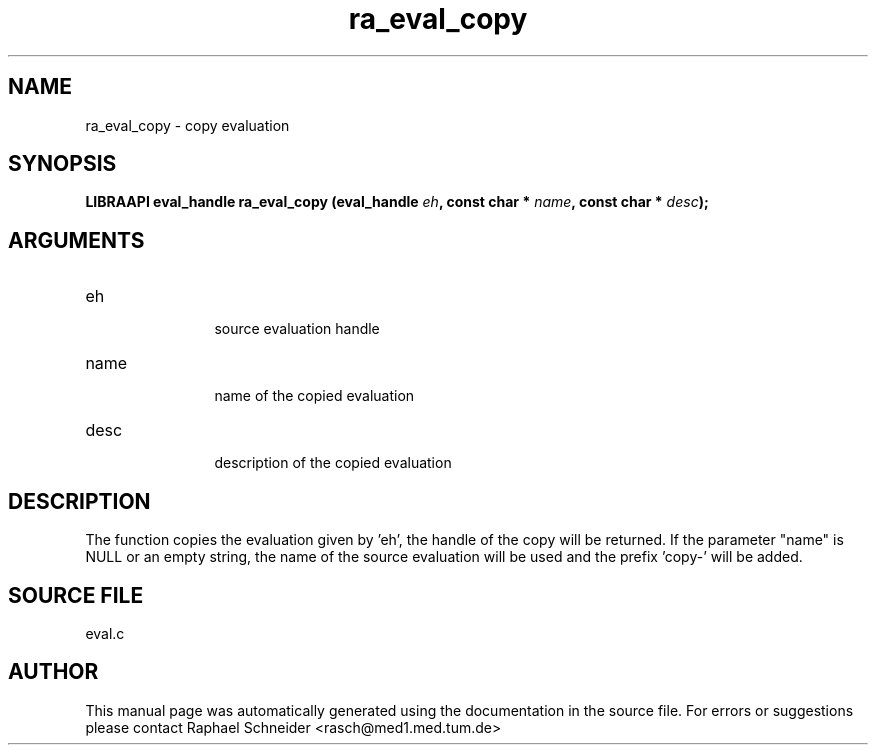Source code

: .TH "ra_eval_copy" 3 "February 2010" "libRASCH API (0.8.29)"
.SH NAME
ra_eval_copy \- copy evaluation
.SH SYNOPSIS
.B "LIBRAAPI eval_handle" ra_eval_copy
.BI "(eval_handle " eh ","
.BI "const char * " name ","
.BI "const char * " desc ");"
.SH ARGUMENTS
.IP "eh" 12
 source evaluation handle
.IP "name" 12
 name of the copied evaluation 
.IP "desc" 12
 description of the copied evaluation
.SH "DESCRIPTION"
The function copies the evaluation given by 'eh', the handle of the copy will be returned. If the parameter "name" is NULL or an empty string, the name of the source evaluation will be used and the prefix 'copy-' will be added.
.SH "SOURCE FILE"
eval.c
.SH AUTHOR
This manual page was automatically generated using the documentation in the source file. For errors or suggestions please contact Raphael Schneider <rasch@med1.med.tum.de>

* * *

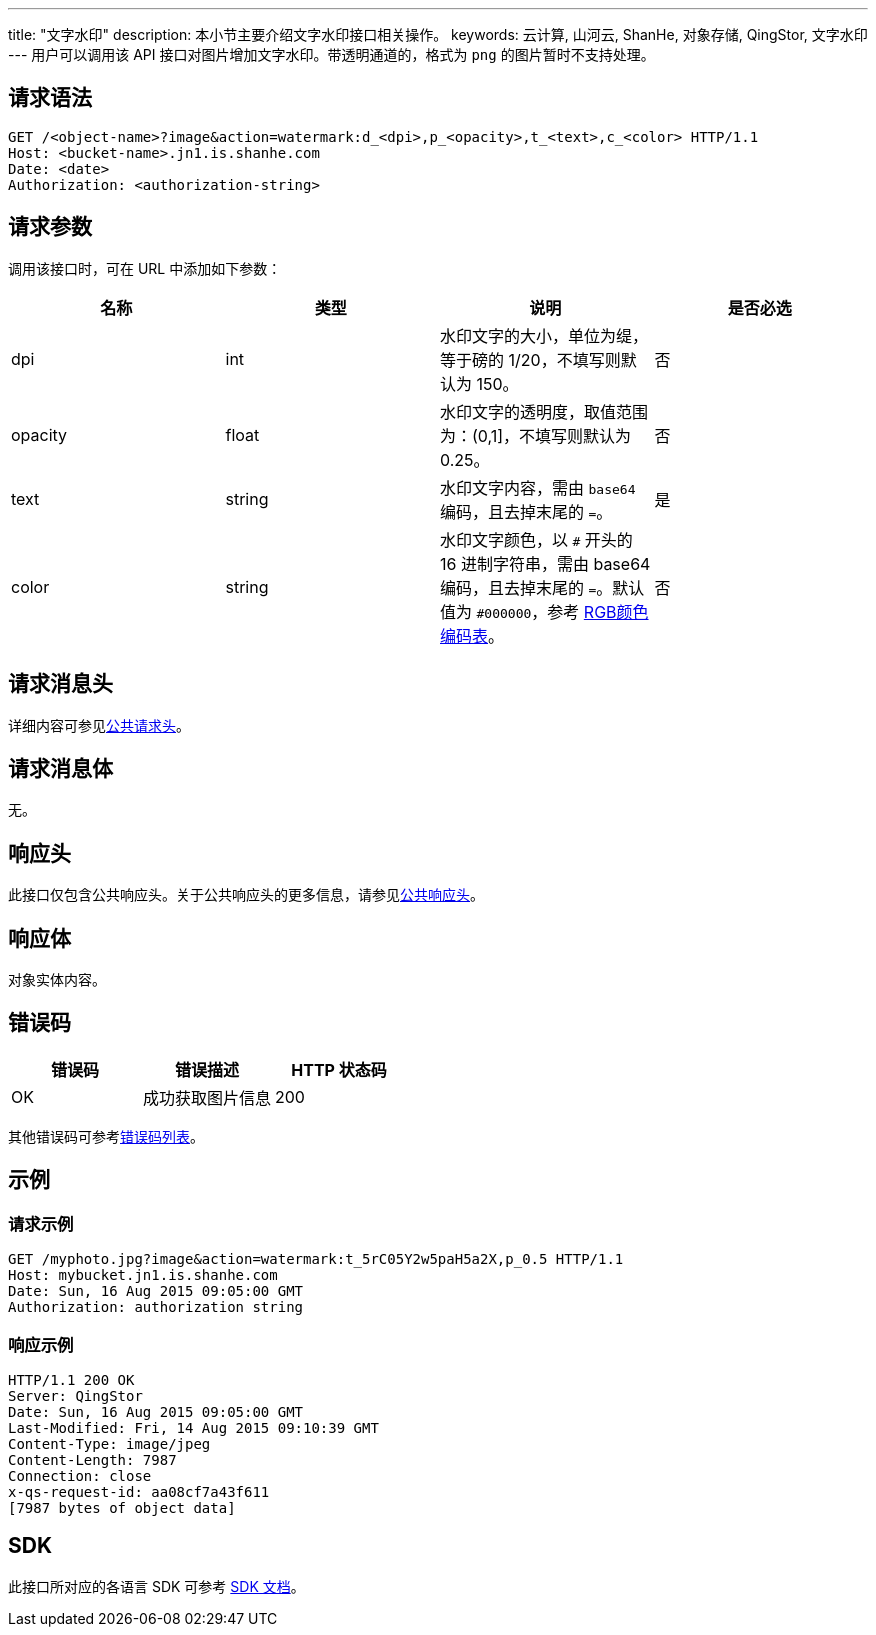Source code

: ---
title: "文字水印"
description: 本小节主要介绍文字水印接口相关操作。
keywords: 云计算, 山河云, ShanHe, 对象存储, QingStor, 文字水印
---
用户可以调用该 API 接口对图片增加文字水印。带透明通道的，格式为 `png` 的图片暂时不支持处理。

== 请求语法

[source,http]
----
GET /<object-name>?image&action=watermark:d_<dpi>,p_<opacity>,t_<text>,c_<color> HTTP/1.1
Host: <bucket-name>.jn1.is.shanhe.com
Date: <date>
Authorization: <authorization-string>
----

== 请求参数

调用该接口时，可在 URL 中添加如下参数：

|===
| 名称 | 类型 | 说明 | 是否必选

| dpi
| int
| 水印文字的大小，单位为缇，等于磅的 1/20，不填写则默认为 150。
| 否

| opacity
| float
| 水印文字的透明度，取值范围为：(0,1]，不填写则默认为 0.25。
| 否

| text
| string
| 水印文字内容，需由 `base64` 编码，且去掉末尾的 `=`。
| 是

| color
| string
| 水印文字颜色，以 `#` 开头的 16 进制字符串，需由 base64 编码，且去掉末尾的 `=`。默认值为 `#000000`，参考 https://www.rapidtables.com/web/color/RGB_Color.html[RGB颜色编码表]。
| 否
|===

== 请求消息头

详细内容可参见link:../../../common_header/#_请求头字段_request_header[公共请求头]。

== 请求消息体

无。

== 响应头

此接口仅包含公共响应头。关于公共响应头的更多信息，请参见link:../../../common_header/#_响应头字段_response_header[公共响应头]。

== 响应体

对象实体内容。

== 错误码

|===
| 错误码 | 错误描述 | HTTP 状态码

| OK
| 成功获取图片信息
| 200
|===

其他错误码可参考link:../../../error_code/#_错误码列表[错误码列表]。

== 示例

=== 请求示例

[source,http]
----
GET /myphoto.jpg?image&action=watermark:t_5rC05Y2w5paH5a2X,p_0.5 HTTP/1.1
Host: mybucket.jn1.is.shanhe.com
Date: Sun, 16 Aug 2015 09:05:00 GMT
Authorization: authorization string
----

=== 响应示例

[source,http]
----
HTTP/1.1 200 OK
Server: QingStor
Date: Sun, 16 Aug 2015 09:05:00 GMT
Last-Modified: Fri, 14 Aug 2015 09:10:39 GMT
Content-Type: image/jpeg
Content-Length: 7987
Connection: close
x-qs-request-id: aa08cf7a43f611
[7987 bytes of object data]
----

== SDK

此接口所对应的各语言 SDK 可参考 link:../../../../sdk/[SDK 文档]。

• [The task]
The expected result is a copy of each line in the records where "action" appears.

• [Problem solution]
GET /<object-name>?image&action=watermark:d_<dpi>,p_<opacity>,t_<text>,c_<color> HTTP/1.1
GET /myphoto.jpg?image&action=watermark:t_5rC05Y2w5paH5a2X,p_0.5 HTTP/1.1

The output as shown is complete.